Convinced that he visited heaven before returning to Earth, Colton claims he encountered Christ and other biblical figures, which confounds his pastor father whose faith is shaken because he isn’t sure what to believe, and neither is his congregation.
After directing We Were Soldiers and Secretariat, Wallace is familiar with tackling stories of real people who are still living, and the accompanying pressure.
“I always feel responsibility, because you’re going to have to look them in the eye, and they will tell you if you’ve done an honest job,” he said. “I also felt a responsibility to the millions of people who have read this book. I want them to feel that the movie was a reflection of what they were responding to in their hearts about the story. I want the movie to tell a story that resonates as truth.”
Wallace hopes that both adults and children will connect with the characters, regardless of religious affiliation.

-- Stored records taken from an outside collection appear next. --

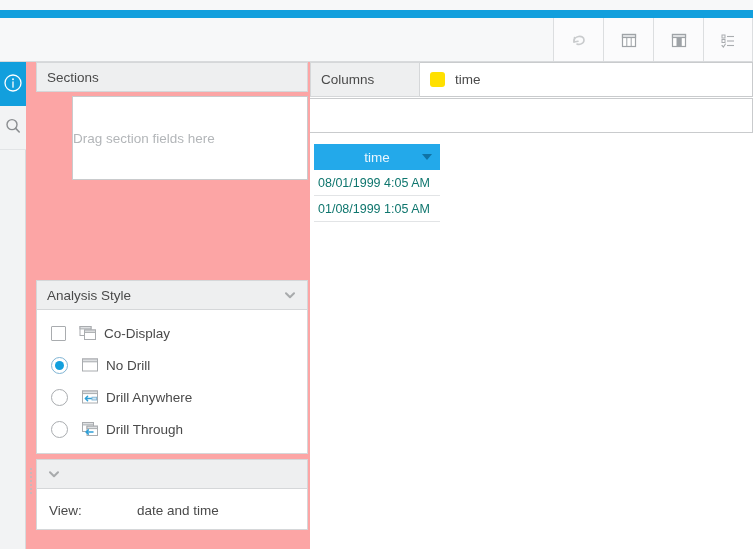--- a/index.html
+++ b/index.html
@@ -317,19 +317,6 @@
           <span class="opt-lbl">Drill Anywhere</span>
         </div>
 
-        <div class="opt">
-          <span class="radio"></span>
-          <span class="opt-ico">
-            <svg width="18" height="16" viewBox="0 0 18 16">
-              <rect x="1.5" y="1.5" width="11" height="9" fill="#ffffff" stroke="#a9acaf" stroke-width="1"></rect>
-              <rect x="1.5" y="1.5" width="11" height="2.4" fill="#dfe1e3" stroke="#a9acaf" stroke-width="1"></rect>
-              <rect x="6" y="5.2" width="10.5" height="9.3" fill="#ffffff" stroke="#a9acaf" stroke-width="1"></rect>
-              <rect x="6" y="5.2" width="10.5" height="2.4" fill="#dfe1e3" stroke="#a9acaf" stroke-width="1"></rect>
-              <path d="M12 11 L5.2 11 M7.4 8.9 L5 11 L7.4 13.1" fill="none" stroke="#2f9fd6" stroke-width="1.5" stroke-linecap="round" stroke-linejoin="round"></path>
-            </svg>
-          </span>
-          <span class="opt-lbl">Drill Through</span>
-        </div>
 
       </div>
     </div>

“Todd is grounded in reality. He’s not arguing an abstract concept. He’s arguing something as tangible as a father’s love for his son,” Wallace said. “I wanted people to have the experience of this family, that you would love Colton the way Todd loves him. We give room to doubt. We are asking questions right along with the audience.”
As for Burpo, did his faith in Hollywood improve after watching the finished product? He said he family gave him the answer.
“It’s hard to watch a movie about yourself. There’s no way you can be a normal moviegoer when people are depicting you on screen,” he said. “I just let my kids talk, and they said we should support the movie.”